CACHE_TIMEOUTThe number of seconds to cache the results of a query. Doing this saves privacy budget if the same query is executed multiple times. The cached output (with the same noise) is returned if the results are found in the cache. The default value for this variable is set by your AGENT administrator.
SKIP_CACHEIf set to true, the cache is not used for this session. This is useful when you want to ensure that the results are always fresh and not cached. By default, the cache is not skipped.
Note

Specify these parameters in the connection properties of the SQL client application you are using. To override these values for a single query (except apiKey which cannot be overridden), use the WITH dp(...) clause in the query itself and enter a valid value for these parameters. They will be overridden for just the current query. Unless stated otherwise, the parameter key and values are not case-sensitive.

DP parameters details

1
Parameter names

epsilon and eps (with epsilon taking precedence if both are specified); delta and del (with delta taking precedence). Apart from this, CACHE_TIMEOUT, SKIP_CACHE are also supported.

2
Case insensitivity

The WITH dp(...) clause is case-insensitive.

3
Defaults

epsilon defaults to 1e-3 and delta defaults to 1e-5 if not specified. CACHE_TIMEOUT defaults to 3000 seconds. However, this can be modified by the admin.

4
Syntax

The rest of the query must follow the proper syntax for the underlying data source. The WITH dp(...) clause must be the first clause in the query and is optional if you want to use defaults.

Note

Ensure you have access to the relevant dataset and sufficient epsilon and delta within your privacy budget.

Note

The WITH dp(...) should be present before the query that is used to release the aggregates specified in the main query. Apart from this, it can also be specified inside the subquery which returns a single value. However, in this case you can only specify epsilon, delta in the subquery.

Tip

AGENT SQL supports limited set of SQL queries. More details here.

Frequently Asked Questions (FAQ)

I am seeing more Epsilon deducted from the budget than I specified in the query. Is this normal?

Yes, this is normal. The budget that you specify is just for one query. If your query needs computation of multiple aggregates, then the Epsilon and Delta for each of those aggregates are added to the total spent.

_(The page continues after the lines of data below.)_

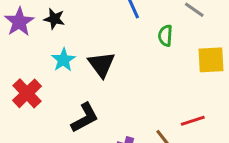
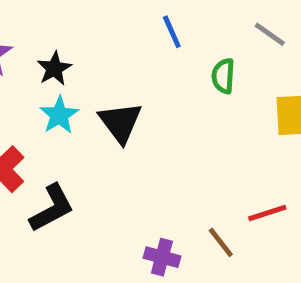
black star: (54, 19) -> (54, 69), moved, turned 30
black L-shape: (85, 118) -> (52, 208), moved

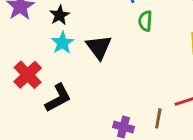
green semicircle: (223, 76) -> (145, 21), moved
brown line: (221, 242) -> (158, 118), turned 48

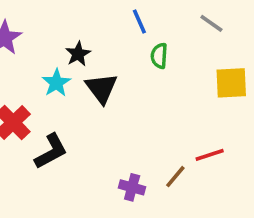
black star: (60, 15) -> (78, 54), moved
brown line: (158, 118) -> (175, 177), turned 30

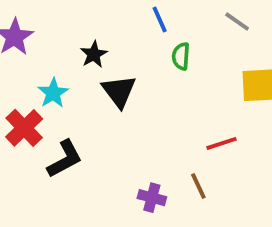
cyan star: (56, 83) -> (53, 93), moved
red line: (210, 155) -> (222, 143), moved
brown line: (175, 177) -> (198, 186), turned -65

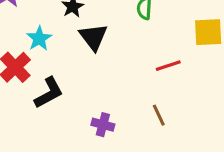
red line: (222, 143) -> (168, 66), moved
purple cross: (152, 198) -> (103, 125), moved

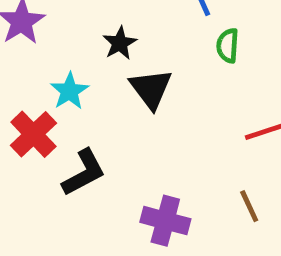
purple cross: (103, 125) -> (165, 221), size x1.4

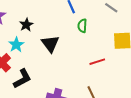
black star: (120, 43) -> (26, 25), moved

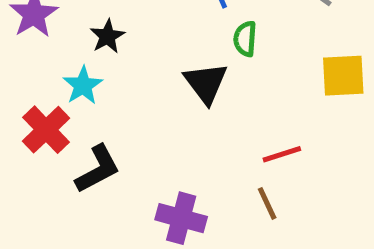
black triangle: (50, 44) -> (206, 83), moved
red line: (97, 62) -> (282, 154), moved

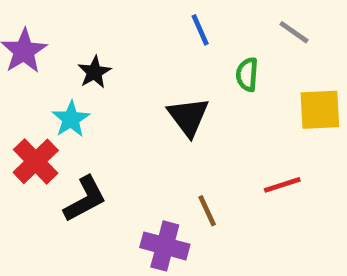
green semicircle: (245, 39) -> (247, 74), moved
red line: (282, 154) -> (282, 185), moved
brown line: (267, 203) -> (207, 211), moved

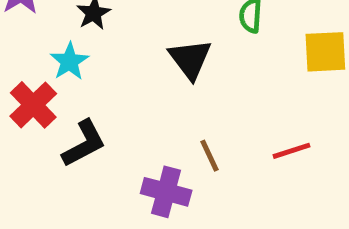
red line: (282, 185) -> (292, 151), moved

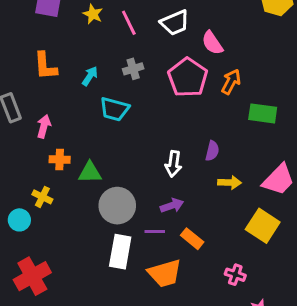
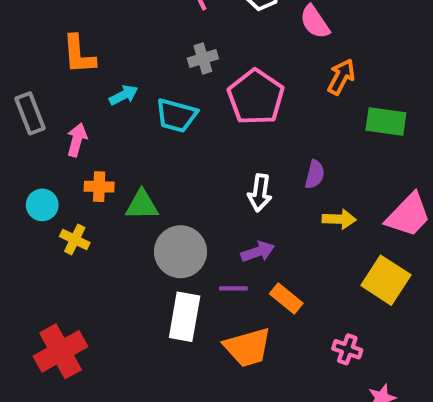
cyan arrow: (90, 76) -> (124, 95), moved, turned 30
pink pentagon: (188, 77) -> (256, 97), moved
cyan circle: (19, 220) -> (42, 205), moved

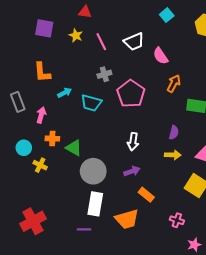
purple semicircle: (315, 174) -> (174, 132), moved
green triangle: (142, 205) -> (74, 148), turned 30
purple line: (233, 288) -> (84, 229), moved

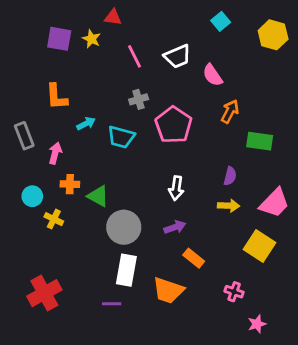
yellow star: (76, 36) -> (91, 39), moved
orange trapezoid: (127, 219) -> (168, 290), turned 35

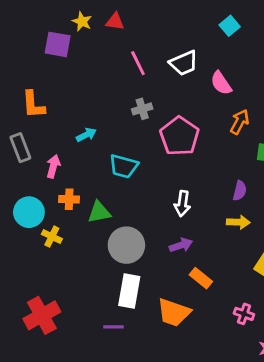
yellow star: (91, 39) -> (82, 22), moved
orange L-shape: (56, 97) -> (33, 105), moved
cyan trapezoid: (121, 137) -> (124, 166), moved
cyan circle: (32, 196) -> (29, 212), size x1.4
green triangle: (98, 196) -> (99, 212), turned -40

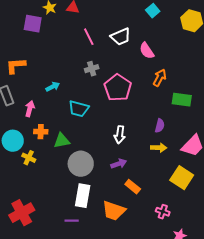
orange L-shape: (33, 105) -> (16, 66), turned 90

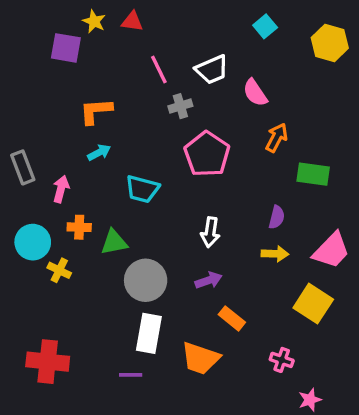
orange L-shape: (16, 66) -> (96, 111), moved
gray cross: (92, 69) -> (180, 106), moved
red cross: (22, 213) -> (48, 362), turned 35

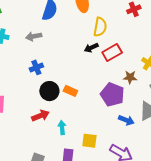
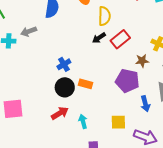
gray arrow: (34, 36) -> (29, 31), moved
blue cross: (36, 67) -> (64, 64), moved
blue arrow: (126, 120) -> (145, 104), turned 63
yellow square: (89, 141) -> (118, 122), moved

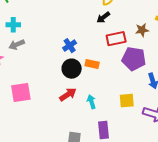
gray arrow: (29, 31) -> (17, 45), moved
red rectangle: (120, 39) -> (116, 39), moved, turned 30
brown star: (142, 61) -> (142, 30), moved

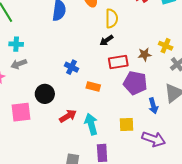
blue cross: (70, 46) -> (72, 67), turned -32
black circle: (72, 69) -> (45, 94), moved
cyan arrow: (91, 102) -> (91, 124), size x1.5

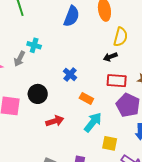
cyan cross: (16, 44) -> (34, 45), moved
gray arrow: (19, 64) -> (19, 59), turned -56
cyan arrow: (91, 124) -> (93, 122), moved, turned 40

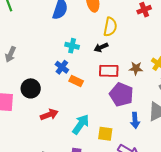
cyan cross: (34, 45) -> (72, 46), moved
orange rectangle: (86, 98) -> (76, 81), moved
cyan arrow: (93, 122) -> (81, 124), moved

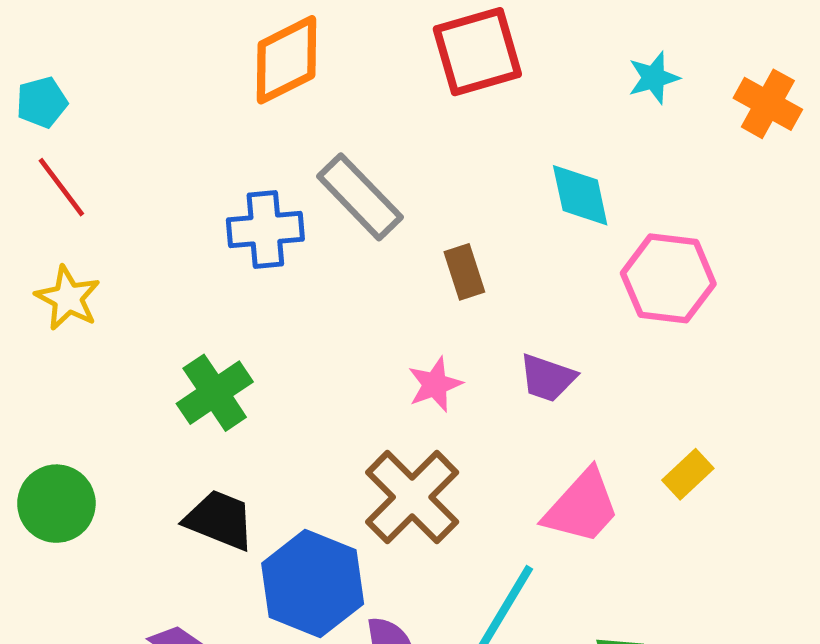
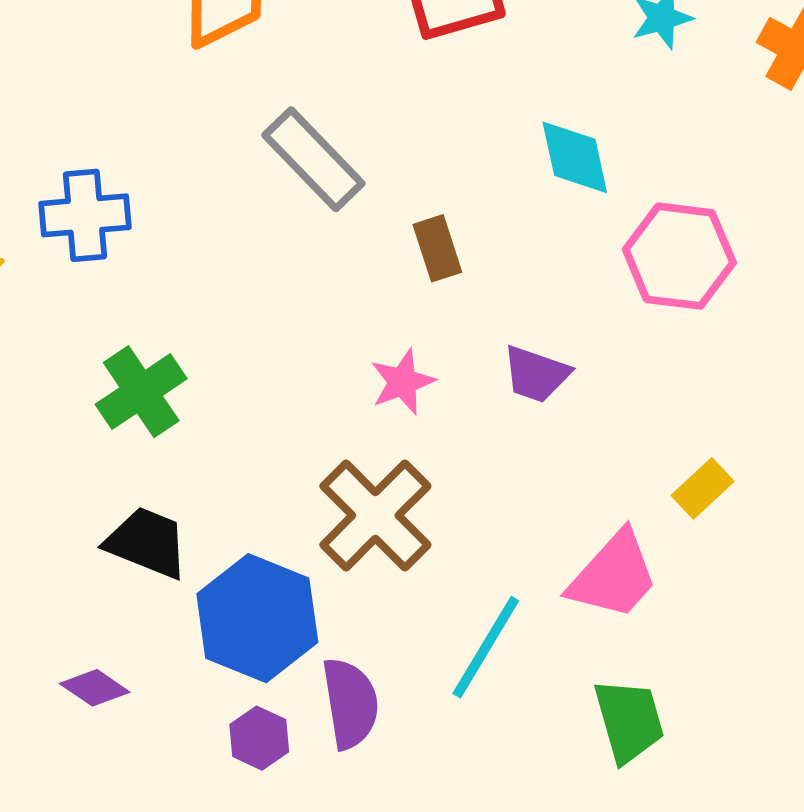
blue cross: (265, 229) -> (85, 215), moved
pink trapezoid: (582, 507) -> (614, 575), moved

I spent some Epsilon and Delta in a query but the deduction from the total budget is less than what I specified. How is this possible?

We are using advanced composition to calculate the total budget spent. You can read more about it here.

I am 100% sure that my query should return 5 rows but it sometimes returns fewer than 5 rows. Also sometimes, I am getting an empty result set when I select just one aggregate

To protect the sensitive columns, we perform thresholding and drop rows with insignificant values. This is to ensure that addition or removal of a single row in the results doesn't reveal any information about the change in the dataset. You can read this article to know more.

Why am I getting the same results when I am executing the same query again. Shouldn't differentially private results be different every time?

AGENT SQL caches the result set and returns the same result when same query is executed by the same user again with same parameters. This ensures that you don't spend your privacy budget on the same query again and again. The cache is valid for a certain period of time, which can be configured by the admin. You can also skip the cache by setting the SKIP_CACHE parameter to true in the connection properties or in the query itself.